Oliver Stone sincerely thought he was doing us a favor by giving us all this complicated information about the history of Alexander before we ever got a look at the guy, and he thought he was demonstrating his generosity and good will toward the audience by dramatising the exposition instead of just putting some text up on the screen. But instead he shot his movie in the foot before it even got started, he drew the exposition out to painful lengths and made us more confused than ever. We don’t learn anything from Stone’s prologue, our minds check out after the first minute and by the tenth minute we’ve forgotten why we came to see the movie. Spielberg knew that none of that matters — cinema is about the here and now, the simple physical predicament of the protagonist.

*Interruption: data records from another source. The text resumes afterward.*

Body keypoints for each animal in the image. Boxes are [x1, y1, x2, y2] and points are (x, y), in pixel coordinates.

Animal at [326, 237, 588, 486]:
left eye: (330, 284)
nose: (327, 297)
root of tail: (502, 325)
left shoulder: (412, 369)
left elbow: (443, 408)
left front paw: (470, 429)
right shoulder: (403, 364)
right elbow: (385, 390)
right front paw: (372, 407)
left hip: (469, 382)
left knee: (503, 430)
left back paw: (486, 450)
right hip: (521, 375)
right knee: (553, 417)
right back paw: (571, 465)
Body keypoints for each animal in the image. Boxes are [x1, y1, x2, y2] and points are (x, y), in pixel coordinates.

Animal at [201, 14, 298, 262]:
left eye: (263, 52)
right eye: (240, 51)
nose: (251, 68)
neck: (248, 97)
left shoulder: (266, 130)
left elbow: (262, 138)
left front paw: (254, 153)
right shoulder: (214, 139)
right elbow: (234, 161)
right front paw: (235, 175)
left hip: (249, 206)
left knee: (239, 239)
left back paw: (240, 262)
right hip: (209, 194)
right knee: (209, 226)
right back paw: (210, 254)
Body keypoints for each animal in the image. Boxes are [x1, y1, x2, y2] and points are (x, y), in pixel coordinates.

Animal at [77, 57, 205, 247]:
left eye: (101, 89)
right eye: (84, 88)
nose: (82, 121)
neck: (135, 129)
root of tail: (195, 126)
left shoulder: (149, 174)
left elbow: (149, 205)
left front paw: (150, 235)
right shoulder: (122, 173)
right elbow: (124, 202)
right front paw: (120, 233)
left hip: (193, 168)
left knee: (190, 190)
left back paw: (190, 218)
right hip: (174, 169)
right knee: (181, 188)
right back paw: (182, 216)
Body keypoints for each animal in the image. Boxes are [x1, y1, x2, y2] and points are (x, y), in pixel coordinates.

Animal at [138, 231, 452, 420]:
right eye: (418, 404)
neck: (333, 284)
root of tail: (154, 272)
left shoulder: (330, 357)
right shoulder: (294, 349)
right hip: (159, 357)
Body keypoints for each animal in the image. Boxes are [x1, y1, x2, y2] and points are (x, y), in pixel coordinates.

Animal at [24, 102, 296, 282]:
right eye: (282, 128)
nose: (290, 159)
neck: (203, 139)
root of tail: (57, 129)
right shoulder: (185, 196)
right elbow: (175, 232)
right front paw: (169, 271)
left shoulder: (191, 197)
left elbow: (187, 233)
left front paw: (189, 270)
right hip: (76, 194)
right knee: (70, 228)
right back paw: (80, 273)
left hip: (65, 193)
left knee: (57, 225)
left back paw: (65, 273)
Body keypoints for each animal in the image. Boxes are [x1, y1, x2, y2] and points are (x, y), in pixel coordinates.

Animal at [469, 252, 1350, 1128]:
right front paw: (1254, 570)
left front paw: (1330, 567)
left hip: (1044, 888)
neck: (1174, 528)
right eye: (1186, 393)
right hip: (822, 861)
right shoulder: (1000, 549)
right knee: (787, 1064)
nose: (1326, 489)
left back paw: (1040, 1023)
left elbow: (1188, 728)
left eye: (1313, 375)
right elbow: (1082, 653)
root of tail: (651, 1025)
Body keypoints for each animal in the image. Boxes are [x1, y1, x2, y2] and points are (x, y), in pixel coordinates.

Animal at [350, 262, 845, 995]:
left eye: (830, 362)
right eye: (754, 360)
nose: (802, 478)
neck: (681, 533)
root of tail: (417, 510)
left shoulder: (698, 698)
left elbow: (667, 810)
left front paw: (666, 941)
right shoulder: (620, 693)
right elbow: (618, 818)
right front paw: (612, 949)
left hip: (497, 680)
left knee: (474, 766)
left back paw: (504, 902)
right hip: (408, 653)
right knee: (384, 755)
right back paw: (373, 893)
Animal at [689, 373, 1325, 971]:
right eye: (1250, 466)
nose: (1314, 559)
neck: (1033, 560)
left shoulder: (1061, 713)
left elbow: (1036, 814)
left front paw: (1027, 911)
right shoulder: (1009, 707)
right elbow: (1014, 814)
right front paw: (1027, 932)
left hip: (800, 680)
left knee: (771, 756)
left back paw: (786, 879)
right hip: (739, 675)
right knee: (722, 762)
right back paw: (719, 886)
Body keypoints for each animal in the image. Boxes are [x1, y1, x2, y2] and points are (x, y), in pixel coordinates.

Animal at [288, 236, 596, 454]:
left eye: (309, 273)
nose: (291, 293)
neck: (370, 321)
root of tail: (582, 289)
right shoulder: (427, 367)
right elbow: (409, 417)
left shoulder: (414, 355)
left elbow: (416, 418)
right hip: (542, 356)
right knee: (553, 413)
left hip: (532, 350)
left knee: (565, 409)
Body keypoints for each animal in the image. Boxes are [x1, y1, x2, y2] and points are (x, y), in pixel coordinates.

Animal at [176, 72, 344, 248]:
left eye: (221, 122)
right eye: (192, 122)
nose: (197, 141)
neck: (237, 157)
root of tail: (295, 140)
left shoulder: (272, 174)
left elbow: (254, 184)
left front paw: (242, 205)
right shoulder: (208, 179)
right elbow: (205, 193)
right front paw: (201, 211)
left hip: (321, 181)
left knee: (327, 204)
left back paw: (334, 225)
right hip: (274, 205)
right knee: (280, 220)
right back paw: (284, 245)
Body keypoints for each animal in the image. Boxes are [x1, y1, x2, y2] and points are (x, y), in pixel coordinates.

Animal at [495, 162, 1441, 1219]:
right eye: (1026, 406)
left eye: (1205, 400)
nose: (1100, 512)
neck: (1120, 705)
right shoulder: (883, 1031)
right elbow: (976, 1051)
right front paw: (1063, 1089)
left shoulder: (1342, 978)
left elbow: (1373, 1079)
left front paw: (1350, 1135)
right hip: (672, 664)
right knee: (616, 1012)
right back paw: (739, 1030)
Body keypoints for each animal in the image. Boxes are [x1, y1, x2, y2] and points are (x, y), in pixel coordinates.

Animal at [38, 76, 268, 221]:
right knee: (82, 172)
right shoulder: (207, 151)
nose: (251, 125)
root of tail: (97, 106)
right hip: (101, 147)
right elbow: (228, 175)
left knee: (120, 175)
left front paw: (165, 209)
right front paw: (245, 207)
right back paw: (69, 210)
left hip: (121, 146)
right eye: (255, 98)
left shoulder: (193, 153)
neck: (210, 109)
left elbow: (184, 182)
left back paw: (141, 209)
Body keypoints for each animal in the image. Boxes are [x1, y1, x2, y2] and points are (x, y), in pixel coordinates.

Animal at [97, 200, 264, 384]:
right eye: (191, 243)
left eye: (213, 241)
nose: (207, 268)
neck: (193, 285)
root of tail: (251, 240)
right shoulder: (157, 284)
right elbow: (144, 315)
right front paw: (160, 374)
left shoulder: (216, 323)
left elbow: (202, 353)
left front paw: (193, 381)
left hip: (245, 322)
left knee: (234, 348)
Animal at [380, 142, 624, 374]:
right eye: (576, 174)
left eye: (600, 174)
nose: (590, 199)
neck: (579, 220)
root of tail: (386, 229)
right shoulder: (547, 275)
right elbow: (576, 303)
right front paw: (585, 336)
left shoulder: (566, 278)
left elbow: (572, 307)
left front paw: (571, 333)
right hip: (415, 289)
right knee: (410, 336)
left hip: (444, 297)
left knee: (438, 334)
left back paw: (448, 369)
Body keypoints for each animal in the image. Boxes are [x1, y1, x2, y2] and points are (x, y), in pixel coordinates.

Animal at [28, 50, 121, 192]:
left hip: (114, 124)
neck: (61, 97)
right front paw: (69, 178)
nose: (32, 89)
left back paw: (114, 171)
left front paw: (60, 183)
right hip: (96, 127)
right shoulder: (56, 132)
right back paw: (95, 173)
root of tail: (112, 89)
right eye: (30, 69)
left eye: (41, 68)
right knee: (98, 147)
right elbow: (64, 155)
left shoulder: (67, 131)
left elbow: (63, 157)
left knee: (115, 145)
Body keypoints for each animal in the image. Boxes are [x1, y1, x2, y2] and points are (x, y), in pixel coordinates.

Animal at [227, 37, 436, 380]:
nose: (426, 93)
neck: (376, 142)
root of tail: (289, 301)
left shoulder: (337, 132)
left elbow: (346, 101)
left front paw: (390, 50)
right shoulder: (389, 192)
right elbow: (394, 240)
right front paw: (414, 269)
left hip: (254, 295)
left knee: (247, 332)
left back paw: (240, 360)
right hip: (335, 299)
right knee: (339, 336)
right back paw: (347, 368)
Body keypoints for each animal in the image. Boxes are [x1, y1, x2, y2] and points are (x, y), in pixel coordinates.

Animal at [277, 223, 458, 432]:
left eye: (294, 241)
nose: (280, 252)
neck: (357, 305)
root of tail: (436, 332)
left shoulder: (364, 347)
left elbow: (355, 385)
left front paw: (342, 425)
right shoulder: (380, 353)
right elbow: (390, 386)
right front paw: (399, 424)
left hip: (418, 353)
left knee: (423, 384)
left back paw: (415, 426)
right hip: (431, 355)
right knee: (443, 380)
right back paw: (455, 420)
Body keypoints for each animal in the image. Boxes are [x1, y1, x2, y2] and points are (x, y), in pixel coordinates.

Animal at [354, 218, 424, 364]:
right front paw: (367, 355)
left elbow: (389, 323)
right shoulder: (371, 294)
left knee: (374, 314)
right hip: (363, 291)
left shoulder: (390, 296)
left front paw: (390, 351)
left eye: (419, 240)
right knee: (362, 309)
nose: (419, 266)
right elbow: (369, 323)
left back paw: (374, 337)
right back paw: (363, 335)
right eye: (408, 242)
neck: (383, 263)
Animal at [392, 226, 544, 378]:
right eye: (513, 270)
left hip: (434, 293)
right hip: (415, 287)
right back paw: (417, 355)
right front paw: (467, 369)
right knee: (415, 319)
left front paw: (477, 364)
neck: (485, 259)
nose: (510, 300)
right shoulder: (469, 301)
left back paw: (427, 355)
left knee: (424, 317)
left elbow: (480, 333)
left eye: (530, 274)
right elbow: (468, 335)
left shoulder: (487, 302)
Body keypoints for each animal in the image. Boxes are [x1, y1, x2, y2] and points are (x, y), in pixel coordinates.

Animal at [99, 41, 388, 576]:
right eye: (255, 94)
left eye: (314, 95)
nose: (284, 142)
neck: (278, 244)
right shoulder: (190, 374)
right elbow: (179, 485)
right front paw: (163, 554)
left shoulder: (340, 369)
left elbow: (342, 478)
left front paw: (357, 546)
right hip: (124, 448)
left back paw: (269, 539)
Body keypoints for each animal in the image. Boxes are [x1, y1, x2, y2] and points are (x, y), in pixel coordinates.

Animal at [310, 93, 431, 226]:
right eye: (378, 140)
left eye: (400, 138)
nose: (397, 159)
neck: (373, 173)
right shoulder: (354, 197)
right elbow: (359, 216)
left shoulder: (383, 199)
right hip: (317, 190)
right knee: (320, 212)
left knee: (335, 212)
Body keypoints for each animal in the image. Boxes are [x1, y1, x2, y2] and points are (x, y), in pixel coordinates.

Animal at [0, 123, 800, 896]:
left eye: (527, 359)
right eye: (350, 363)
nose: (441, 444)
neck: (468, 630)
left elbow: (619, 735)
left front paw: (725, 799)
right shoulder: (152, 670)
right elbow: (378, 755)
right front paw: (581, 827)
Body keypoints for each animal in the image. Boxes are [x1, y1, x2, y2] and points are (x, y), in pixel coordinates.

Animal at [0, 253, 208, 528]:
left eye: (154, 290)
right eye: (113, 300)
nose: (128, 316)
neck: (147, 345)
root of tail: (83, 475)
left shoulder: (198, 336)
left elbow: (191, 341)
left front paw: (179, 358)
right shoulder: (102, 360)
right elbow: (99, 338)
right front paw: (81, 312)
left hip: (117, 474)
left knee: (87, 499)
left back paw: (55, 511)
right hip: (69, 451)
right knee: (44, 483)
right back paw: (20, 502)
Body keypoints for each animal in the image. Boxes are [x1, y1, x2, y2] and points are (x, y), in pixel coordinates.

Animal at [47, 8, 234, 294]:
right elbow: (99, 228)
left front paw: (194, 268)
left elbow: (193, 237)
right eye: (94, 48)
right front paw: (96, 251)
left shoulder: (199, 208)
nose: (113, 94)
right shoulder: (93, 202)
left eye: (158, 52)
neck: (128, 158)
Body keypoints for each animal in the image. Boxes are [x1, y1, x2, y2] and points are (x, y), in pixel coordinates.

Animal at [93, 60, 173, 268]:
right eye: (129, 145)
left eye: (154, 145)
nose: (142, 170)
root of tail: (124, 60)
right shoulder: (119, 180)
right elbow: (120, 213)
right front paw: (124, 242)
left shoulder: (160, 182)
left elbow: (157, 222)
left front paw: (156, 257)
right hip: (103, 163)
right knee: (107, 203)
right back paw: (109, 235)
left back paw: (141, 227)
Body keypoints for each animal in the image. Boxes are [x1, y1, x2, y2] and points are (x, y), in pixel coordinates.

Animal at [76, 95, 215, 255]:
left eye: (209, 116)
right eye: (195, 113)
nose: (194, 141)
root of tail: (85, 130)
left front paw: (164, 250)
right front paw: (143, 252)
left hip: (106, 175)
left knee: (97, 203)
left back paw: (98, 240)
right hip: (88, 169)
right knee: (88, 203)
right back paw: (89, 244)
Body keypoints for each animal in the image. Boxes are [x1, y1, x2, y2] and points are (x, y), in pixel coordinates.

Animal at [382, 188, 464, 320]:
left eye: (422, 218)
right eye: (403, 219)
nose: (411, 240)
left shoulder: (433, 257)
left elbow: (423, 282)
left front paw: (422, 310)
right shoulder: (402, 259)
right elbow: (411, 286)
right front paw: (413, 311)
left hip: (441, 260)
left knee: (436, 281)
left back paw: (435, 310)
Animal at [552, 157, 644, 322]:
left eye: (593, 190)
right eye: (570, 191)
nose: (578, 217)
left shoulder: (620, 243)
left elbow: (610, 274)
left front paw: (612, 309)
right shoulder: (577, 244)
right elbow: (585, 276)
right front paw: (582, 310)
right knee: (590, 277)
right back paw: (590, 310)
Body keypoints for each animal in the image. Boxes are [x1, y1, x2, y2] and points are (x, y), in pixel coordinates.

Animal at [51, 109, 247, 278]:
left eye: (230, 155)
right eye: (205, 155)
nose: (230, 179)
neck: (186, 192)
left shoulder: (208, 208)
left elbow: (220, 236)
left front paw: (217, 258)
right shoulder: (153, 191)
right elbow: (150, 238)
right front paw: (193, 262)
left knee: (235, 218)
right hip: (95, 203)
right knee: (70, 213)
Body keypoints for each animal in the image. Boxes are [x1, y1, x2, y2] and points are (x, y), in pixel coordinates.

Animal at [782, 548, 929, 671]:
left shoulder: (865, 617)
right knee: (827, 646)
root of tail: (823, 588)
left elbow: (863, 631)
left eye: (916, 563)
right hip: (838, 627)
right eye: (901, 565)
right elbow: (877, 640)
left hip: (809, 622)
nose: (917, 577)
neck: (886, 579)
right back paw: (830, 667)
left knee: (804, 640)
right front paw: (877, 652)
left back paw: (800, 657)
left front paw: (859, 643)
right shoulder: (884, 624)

points out in the comments that Alexander and Saving Private Ryan describe two different historical scenarios, one of which the audience might be expected to be familiar with, the other not so much. I will go further: the two movies belong to two different genres — Alexander is a biographical drama and Saving Private Ryan is a war movie — and so perhaps should not be judged side by side. Fair enough, let’s compare an apple to an apple. Alexander begins with its elaborate history lesson and Schindler’s List begins with its protagonist getting dressed for a night on the town — again, little historical context (we know only that Jews are being concentrated into cities), no scroll of text, no narrator telling us who these people are, just the immediate physical concerns of the protagonist — he’s getting dressed up for a night on the town — we never even see his face! — and his ensemble is complete when he places his Nazi pin on his lapel. The sequence that follows — Schindler impressing the local Nazi officers at the nightclub — lays out the information we need to know about Schindler and nothing else. The result is that for the first 20 minutes of Schindler we lean forward, wanting to know more about the protagonist and what he’s after, whereas the first 20 minutes of Alexander make us lean back, wanting to get out of this classroom.